The final piece of the puzzle was BYU transfer Kennard Davis Jr., who committed on Friday. An elite perimeter defender and solid shooter, Davis started alongside AJ Dybantsa and Rob Wright III in his sole season in Provo, averaging 8.5 points. The 20-year-old combo guard is a St. Louis native who was heavily courted by Missouri last spring when he entered the portal following a breakout at Southern Illinois.
“Those pre-existing relationships helped us,” Gates stresses. “(The portal) is a quick speed dating process where you only have film, not live evaluations. The live evaluations happen in high school. You just compare the two in terms of how kids have gotten better, but the relationship is the weight of the decision, especially in this quick moment.”
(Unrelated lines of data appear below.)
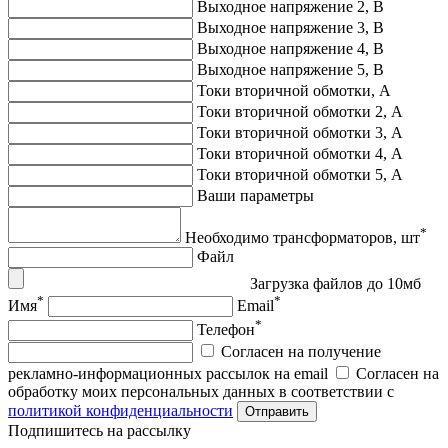
Выходное напряжение 2, В
Выходное напряжение 3, В
Выходное напряжение 4, В
Выходное напряжение 5, В
Токи вторичной обмотки, А
Токи вторичной обмотки 2, А
Токи вторичной обмотки 3, А
Токи вторичной обмотки 4, А
Токи вторичной обмотки 5, А
Ваши параметры
*
Необходимо трансформаторов, шт
Файл
Загрузка файлов до 10мб
*
*
Имя
Email
*
Телефон
Согласен на получение
рекламно-информационных рассылок на email
Согласен на
обработку моих персональных данных в соответствии с
политикой конфиденциальности
Отправить
Подпишитеcь на рассылку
As a whole, Missouri’s reconstructed roster has an intriguing blend of size, versatility and star power. Led by a sensational talent in Crowe, the offense has the potential to be explosive. Gates is also confident that the defense, which was a persistent issue throughout the 2025-26 campaign, will be much improved given the boxes he checked in the portal.
The Tigers are back on the national map, but they have yet to make a considerable postseason splash in the Gates era, falling in the first round of March Madness in consecutive years. This group could be the one to finally take the program to the second weekend — and perhaps beyond.
“I often use the term ‘infant stages’ of building,” Gates says. “I think we’re on our way out of that infant stage, but there’s still some work to do as it relates to getting to that Final Four and national championship game.”